I’m at a bit of a crossroads in my life right now and whilst I haven’t been publicly blogging for a while, I’ve continued to write. Whether that be scribbling down my thoughts in my notes app or journaling in random notebooks, I’ve always gravitated back to writing. I don’t think that it’s something that I’ll ever lose. I knew I wasn’t ready to let the blog go (I’ve been secretly renewing the domain name for the past four years), even if I have been too nervous to post anything. On a personal note, writing has always been cathartic for me. This blog is personal and I’m going to approach it as a tool for therapy.

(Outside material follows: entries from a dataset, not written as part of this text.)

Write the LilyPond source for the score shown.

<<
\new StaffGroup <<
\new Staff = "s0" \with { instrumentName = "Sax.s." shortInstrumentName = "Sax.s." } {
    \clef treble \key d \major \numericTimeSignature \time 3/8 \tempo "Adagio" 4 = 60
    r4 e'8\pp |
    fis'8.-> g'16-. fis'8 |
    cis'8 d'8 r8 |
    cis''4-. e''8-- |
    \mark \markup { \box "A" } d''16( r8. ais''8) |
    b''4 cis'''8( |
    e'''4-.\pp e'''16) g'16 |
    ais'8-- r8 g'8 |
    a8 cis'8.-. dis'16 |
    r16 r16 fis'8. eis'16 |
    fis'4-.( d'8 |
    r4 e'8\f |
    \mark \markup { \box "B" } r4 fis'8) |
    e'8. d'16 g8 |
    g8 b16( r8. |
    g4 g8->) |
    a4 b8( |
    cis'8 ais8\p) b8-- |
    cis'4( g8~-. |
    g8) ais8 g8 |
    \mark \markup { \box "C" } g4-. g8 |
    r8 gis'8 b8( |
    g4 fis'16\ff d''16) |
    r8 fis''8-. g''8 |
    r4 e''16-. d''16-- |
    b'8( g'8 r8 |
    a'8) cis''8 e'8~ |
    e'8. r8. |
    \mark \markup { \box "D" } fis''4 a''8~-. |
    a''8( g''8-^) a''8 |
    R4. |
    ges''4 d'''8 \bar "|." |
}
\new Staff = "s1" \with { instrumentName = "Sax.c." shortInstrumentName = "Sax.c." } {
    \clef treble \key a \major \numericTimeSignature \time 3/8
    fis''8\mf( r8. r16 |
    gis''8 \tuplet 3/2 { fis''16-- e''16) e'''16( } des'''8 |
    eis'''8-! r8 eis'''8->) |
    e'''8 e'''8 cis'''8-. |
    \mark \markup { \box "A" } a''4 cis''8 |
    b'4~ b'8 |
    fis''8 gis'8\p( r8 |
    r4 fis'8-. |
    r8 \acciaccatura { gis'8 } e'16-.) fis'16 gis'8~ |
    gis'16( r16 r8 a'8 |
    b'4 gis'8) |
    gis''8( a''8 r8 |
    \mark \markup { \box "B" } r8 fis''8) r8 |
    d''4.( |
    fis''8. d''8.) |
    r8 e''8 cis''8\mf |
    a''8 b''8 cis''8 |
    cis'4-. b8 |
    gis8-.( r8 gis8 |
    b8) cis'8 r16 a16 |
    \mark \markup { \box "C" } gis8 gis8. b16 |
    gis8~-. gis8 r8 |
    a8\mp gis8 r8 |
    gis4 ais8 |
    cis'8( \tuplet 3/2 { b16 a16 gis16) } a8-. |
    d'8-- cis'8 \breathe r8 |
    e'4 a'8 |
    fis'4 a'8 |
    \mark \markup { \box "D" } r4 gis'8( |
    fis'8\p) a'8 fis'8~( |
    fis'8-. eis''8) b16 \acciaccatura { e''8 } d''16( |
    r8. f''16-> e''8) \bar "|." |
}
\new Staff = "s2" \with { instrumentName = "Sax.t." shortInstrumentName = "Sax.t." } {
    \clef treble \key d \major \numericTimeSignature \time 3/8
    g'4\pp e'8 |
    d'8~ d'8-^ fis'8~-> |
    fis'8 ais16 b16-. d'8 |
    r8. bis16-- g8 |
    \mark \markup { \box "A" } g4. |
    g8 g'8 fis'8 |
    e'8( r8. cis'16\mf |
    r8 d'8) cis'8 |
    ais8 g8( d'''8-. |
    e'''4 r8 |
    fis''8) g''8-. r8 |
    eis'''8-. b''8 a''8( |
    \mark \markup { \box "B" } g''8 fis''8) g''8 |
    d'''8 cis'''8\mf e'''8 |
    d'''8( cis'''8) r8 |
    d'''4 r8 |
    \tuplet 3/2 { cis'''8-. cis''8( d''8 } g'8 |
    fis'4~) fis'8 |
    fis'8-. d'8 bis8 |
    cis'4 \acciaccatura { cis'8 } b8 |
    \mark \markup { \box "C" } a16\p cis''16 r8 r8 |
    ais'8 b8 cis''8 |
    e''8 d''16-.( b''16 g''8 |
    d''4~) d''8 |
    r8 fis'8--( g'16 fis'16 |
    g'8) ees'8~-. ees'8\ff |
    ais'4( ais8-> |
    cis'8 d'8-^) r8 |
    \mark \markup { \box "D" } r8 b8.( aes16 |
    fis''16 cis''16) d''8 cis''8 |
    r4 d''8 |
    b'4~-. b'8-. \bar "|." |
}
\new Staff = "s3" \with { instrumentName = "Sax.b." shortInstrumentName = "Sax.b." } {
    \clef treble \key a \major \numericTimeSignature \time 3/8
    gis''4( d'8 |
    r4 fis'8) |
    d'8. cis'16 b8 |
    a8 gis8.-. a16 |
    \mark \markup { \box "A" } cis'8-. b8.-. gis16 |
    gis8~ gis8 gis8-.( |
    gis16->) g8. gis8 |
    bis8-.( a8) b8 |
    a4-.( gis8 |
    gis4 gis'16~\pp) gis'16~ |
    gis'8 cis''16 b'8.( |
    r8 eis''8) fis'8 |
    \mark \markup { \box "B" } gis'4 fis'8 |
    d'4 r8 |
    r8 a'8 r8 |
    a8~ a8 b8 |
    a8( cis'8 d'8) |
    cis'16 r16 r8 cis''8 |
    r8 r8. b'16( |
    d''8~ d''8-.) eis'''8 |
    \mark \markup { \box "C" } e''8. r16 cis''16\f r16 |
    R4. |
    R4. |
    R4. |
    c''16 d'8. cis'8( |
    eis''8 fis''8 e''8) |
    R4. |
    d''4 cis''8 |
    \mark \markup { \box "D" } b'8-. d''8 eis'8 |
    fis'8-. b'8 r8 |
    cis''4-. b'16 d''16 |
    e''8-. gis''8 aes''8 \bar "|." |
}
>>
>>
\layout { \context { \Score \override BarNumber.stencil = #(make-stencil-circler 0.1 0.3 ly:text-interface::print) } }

Oui!Si!Yes! is still a passion project, but I want to develop it further than just a travel blog. My blog is exactly that; mine. My tiny corner on the internet where I can vent, express myself, share my thoughts and ideas and maybe even inspire people. In the past four years, I’ve grown so much as a person and I’m still learning new things about myself each day. My biggest discovery is how multifaceted I am; I’m still so curious about the world and I didn’t think it was possible to be interested in so many things. In life, I feel like we’re often told to conform, to stick to one thing, and pushed into specialising whether that is work or studies. I realised that isn’t me and that’s okay. I want to talk about travel, living abroad, art, books, music, pop culture, life lessons, anything and everything. I don’t want to be bound to one niche. I have a lot to talk about and I want to use this space to do it.
The Oui!Si!Yes! Philosophy is about putting yourself out there and saying yes to new opportunities. My goal is simply just to reconnect with my blog and put my thoughts down on (digital) paper and I’m looking forward to seeing where this journey takes me.